What you need to do.
Which of the lines below include "index"? Each one should be copied out.
======== Dataset records ========
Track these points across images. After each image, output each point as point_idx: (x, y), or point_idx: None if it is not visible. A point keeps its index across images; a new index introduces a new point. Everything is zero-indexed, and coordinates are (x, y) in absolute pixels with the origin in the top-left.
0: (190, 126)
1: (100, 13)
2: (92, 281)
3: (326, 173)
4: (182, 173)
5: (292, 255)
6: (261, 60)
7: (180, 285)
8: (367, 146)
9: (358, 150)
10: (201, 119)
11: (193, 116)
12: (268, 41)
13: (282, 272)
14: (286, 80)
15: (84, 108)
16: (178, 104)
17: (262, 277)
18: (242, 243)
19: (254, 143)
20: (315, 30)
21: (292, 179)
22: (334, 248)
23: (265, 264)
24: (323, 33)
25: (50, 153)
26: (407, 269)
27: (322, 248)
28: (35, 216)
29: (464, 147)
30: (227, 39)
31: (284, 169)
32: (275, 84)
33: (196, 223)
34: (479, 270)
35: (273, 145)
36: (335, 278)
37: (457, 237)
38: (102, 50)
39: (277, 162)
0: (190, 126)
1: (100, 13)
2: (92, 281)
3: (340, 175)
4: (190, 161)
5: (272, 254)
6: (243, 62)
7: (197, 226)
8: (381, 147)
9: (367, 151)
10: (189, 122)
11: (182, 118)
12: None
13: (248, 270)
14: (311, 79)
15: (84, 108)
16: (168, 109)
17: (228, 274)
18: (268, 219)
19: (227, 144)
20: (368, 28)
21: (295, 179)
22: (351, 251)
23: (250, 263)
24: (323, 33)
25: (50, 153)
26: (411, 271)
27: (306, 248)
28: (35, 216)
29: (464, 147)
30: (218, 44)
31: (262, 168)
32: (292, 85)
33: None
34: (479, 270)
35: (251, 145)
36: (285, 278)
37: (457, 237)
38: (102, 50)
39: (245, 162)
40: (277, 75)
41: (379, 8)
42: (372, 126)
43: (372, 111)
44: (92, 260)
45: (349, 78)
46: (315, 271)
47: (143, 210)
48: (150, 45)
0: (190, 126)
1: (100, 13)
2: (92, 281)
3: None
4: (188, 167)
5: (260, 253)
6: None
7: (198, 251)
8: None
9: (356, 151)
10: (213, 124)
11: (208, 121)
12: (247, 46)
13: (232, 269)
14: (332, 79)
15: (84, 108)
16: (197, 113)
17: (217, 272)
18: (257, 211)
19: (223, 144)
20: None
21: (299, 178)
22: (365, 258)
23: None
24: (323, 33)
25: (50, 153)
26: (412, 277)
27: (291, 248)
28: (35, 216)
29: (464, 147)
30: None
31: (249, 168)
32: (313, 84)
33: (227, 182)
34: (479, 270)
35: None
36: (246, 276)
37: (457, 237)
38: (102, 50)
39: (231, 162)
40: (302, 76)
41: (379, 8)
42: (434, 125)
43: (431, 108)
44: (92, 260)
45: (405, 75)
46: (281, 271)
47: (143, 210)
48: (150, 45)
========
======== Dataset records ========
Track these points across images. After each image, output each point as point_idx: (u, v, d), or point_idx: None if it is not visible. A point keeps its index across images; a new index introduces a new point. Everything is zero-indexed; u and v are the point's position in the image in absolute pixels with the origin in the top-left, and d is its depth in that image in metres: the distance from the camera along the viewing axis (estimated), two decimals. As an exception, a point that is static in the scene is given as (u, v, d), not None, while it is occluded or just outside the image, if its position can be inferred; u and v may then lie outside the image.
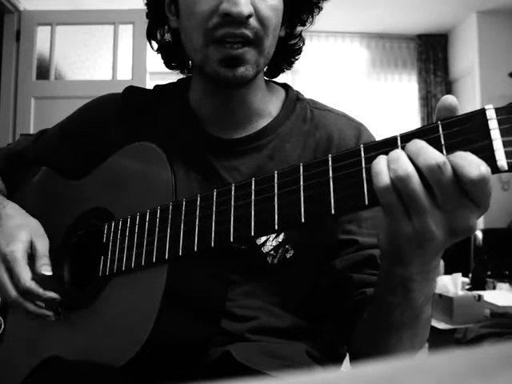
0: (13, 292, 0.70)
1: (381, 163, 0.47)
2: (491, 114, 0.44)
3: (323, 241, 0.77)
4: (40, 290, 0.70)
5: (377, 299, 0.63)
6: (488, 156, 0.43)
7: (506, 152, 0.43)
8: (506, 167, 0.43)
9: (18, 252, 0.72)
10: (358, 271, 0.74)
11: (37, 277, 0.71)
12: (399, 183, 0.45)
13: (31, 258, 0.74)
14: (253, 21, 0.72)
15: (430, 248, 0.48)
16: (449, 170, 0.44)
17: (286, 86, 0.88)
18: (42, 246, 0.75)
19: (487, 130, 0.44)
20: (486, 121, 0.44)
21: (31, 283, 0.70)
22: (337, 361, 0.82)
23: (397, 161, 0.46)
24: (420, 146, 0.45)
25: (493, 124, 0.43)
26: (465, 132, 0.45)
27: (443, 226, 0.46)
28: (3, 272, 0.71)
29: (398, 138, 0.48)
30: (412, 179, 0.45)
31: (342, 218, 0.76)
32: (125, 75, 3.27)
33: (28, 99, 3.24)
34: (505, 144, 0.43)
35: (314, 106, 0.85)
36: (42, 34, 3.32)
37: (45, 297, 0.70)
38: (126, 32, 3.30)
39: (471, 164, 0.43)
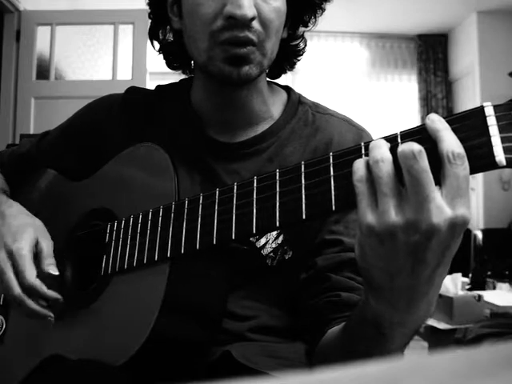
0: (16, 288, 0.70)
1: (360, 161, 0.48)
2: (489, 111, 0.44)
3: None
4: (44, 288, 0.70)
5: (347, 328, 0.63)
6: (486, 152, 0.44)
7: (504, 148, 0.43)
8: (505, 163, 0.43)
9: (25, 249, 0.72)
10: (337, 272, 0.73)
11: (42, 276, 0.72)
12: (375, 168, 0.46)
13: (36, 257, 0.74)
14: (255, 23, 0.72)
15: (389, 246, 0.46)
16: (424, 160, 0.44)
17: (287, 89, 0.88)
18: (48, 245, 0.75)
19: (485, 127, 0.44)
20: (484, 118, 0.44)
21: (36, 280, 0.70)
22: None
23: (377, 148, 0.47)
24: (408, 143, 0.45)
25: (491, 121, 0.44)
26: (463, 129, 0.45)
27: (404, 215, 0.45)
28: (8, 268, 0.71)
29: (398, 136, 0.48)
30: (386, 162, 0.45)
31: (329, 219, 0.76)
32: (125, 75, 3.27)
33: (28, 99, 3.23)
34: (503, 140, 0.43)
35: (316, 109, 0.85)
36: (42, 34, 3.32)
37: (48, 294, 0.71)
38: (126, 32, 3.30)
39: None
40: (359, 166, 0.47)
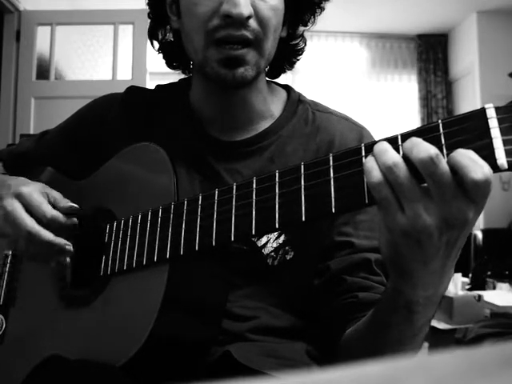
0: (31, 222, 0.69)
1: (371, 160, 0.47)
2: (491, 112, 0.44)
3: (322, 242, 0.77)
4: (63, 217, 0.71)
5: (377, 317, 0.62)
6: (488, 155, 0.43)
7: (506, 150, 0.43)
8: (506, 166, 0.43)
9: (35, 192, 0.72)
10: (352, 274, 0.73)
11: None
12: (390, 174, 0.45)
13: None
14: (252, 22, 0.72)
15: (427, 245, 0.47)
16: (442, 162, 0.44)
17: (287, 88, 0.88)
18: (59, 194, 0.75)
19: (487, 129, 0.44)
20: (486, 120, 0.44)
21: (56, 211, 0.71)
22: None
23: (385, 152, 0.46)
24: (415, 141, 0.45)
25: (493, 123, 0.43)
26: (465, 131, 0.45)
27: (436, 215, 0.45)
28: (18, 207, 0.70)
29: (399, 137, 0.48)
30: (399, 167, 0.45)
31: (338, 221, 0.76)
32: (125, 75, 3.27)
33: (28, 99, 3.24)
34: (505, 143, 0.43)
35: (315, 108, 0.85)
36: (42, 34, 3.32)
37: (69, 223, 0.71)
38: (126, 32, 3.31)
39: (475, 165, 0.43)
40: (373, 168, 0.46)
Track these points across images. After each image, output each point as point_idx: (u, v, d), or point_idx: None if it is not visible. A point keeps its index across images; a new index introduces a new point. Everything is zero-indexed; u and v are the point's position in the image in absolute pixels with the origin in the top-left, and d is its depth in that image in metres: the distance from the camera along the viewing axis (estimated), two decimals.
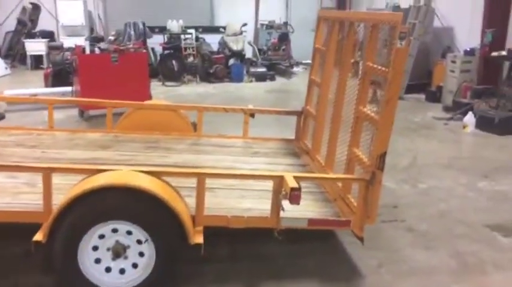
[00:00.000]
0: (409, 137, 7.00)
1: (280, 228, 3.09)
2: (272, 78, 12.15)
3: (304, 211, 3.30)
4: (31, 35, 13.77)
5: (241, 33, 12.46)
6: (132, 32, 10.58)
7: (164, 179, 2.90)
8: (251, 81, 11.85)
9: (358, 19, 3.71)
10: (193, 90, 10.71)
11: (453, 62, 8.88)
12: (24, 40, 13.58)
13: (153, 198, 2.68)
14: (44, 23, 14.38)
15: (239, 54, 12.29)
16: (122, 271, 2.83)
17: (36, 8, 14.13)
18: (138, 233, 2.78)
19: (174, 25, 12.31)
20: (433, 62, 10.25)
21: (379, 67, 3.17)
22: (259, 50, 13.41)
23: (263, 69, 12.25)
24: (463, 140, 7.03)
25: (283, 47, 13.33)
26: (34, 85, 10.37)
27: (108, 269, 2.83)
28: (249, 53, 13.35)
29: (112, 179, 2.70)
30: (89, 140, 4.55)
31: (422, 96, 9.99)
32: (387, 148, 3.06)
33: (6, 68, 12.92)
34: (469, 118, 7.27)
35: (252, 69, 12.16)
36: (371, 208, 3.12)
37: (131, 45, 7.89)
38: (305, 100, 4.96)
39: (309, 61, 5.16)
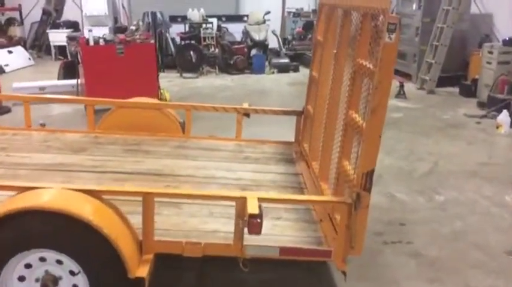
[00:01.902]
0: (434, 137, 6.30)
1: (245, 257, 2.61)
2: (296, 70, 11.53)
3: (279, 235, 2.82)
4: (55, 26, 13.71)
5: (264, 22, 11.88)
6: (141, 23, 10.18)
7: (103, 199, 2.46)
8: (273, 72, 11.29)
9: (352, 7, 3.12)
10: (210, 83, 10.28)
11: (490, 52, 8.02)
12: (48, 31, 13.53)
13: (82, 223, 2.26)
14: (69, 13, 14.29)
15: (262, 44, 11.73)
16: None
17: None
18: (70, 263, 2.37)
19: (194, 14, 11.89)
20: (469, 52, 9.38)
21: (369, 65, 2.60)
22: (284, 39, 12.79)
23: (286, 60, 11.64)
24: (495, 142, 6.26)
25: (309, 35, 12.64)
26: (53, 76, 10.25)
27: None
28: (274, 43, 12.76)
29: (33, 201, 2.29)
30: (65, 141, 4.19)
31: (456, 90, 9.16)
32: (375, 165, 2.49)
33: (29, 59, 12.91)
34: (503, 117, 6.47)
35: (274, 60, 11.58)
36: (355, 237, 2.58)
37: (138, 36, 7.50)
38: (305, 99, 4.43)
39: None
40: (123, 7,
========
Output of the exercise.
Track these points across images. After each image, output each point as point_idx: (x, y), or point_idx: None if it is not visible. A point keeps its index across images; a new index introduces a new point. Everything is zero-indexed, and coordinates are (x, y) in absolute pixels with the origin in the top-left.
Track these points across images. After each image, output each point as point_idx: (u, v, d), or point_idx: None if it is not visible. A point keeps its index across images; a new index introduces a new point. Everything is zero-indexed; u and v are the point's position in the image in absolute pixels with the origin in the top-left, and d is its depth in that image in metres: the distance from the camera along the viewing axis (estimated), two decimals. As an exception, a point that is static in the scene is given as (u, v, d), not None, while it is occluded or just outside the image, if its position can be inferred; u and v may then lie outside the image.
Track these points across images. After each image, output each point as point_idx: (u, v, d), or point_idx: None if it is not visible. A point keeps its index across images; a new index introduces a new point. Everything is zero-indexed; u and v are the point's position in the image in absolute pixels with the origin in the top-left, and d is its depth in that image in metres: the distance from the camera along the viewing axis (estimated), two decimals.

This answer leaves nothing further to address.